# Mathematica Notebooks for Probability and Statistics

Important Note: The links for the notebooks open a new window or tab with a Google Drive page – the current settings for our homepages won’t allow me to host mathematica notebooks locally.

## Measures of Central Tendency

This notebook contains an animation which explores 4 different measures of central tendency – the mean, median, geometric mean, and harmonic mean.  You can add additional data points to the number line by command-clicking on the line, and each point can be slid up and down the line with the measures of central tendency automatically updating (which is useful for demonstrating how differently measures like the mean and median react to changing a single value).

## Linear Regression

This notebook contains a command called RegressionAnalysis.  Given a list of data points data, RegressionAnalysis[ datax ] creates a manipulation which lets you explore common linear and non-linear regressions, view the adjusted R^2 values for them, and interpolate values.  I wrote this as a first attempt at duplicating some of the functionality of the stat package JMP within Mathematica; we’ve since moved from JMP to Mathematica for doing basic statistics in our Algebra for the Sciences course (using the LinearModelFit command rather than this code).

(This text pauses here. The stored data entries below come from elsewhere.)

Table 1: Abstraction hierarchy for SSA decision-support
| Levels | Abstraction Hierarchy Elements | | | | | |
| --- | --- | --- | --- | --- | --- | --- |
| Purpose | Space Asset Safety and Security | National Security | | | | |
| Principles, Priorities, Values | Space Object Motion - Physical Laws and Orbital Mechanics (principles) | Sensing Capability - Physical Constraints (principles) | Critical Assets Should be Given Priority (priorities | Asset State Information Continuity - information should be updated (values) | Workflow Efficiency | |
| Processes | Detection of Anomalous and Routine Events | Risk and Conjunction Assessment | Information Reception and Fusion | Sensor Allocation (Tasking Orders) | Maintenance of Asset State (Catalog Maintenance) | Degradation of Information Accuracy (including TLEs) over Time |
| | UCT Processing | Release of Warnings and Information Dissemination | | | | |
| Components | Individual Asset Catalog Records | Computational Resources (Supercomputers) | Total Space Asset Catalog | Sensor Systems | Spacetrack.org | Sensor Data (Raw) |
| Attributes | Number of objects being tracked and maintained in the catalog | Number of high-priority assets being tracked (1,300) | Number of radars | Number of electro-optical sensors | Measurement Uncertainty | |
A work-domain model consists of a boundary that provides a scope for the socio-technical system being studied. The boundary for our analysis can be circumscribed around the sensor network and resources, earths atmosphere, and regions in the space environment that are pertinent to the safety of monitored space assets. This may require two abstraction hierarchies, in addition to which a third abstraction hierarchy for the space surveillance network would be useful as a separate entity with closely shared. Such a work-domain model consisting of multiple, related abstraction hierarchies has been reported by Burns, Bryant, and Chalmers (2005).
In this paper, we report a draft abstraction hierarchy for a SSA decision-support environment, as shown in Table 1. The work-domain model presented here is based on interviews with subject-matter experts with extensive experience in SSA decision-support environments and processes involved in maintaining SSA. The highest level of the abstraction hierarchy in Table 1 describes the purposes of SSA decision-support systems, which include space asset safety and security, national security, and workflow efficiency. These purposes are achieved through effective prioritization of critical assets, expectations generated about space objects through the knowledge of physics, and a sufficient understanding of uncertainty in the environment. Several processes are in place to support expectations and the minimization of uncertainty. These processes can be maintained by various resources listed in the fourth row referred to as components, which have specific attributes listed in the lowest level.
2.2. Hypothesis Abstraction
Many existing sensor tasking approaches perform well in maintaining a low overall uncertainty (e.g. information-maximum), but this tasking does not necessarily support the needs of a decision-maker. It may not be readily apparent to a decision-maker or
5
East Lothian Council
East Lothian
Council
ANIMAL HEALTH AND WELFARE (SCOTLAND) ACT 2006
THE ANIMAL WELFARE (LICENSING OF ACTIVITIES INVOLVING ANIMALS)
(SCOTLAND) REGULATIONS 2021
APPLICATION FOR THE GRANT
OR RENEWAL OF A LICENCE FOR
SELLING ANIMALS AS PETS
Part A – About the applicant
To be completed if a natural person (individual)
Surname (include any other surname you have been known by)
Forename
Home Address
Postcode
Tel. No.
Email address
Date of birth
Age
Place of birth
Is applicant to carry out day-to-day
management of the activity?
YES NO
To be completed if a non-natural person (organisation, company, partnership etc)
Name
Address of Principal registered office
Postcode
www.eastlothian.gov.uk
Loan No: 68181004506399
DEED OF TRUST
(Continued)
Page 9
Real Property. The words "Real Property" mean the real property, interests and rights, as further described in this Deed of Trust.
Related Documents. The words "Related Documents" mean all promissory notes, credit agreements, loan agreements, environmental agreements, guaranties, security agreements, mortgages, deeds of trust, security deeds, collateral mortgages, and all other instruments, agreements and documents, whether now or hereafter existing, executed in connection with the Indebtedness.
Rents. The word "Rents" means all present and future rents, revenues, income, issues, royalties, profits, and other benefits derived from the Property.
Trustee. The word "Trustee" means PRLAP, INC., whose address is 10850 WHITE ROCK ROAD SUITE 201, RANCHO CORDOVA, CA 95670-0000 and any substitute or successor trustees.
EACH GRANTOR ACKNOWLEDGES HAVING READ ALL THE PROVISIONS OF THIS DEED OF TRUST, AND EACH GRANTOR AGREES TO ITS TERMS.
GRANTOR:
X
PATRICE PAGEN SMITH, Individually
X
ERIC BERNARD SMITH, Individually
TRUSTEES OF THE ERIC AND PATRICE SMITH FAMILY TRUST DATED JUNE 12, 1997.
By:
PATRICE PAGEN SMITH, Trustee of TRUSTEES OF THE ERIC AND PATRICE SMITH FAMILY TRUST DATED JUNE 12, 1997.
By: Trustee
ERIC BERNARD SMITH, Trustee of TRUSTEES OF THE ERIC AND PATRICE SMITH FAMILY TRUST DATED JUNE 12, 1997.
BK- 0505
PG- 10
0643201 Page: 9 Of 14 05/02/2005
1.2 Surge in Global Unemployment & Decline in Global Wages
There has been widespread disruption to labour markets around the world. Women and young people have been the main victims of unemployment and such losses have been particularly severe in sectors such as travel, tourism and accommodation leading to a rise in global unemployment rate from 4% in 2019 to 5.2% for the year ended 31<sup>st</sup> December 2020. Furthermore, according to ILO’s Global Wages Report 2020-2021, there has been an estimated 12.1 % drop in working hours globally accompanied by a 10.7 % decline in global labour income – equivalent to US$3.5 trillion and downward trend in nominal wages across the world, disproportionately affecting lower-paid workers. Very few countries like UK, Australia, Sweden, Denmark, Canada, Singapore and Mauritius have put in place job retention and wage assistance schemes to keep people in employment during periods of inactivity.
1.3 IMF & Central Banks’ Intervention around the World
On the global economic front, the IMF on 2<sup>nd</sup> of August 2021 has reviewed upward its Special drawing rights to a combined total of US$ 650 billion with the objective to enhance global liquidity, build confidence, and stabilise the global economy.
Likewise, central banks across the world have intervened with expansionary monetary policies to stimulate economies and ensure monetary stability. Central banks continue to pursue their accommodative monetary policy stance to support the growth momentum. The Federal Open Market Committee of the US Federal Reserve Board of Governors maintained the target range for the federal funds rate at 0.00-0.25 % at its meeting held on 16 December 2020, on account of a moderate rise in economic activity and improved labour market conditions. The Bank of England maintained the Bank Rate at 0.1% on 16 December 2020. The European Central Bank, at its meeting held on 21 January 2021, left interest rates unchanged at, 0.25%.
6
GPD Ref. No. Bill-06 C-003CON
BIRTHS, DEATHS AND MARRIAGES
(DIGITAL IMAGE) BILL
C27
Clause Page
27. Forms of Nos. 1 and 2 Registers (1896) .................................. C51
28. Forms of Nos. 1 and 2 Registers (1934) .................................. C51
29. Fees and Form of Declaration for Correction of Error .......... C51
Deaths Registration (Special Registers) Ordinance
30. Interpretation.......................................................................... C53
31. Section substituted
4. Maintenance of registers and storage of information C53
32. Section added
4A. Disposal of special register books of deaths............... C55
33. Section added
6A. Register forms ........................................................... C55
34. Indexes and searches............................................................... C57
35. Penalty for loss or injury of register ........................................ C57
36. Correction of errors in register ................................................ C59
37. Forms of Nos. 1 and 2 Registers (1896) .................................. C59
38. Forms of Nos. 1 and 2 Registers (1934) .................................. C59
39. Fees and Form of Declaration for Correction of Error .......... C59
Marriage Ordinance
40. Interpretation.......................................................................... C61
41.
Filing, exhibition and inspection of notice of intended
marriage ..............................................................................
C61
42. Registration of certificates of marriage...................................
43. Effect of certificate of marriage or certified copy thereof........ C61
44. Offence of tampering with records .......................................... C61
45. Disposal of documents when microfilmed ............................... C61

## The Central Limit Theorem

This notebook lets you explore the Central Limit Theorem from probability – the theorem that says no matter what distribution you draw from, if you take averages of measurements the averages tend to be normally distributed (the larger the number of points being averaged, the closer you should get to the normal distribution).  The manipulation lets you select the initial distribution the data will come from, the number of data points per group for the average, and the number of groups to compute an average for.  For example in the picture below the 1000 data points are drawn from the highly non-normal exponential distribution; below that is the distribution of 100 averages (each average being of 10 points) from the same distribution.  Even though the original distribution doesn’t come close to a bell curve and 10 isn’t a large number of values to average, the distribution of the averages looks a lot more like a bell curve (typically you want to average 30 or more points to really get close to the bell curve).

## Longest Run in a Sequence

This notebook contains code I worked on with my Technology 2 class worked on for fun.  The idea was to have some experiment repeated over and over (like a coin flip or a die roll) and then take a look at the lengths of the runs in a sequence (both as a distribution in its own right and in terms of how long the longest run is).  This came from an old problem one of my coworkers would give to his classes: flip a coin 100 times and write the string of heads and tails.  Some people might be tempted to just make up the string of H’s and T’s, but most of those who would do so underestimate how long the runs of H’s or T’s would be.  The code accepts any list of objects (so you could just as easily look at runs when rolling a 10 sided die or a biased coin flip).  The two main commands defined are RunsInList (which gives you a list of the lengths of every run, so RunsInList[ {1,1,2,3,4}] would give you {2,1,1,1}) and LongestRunInList (which just gives the length of the longest run, so LongestRunInList[ {1,1,2,3,4}] would result in 2).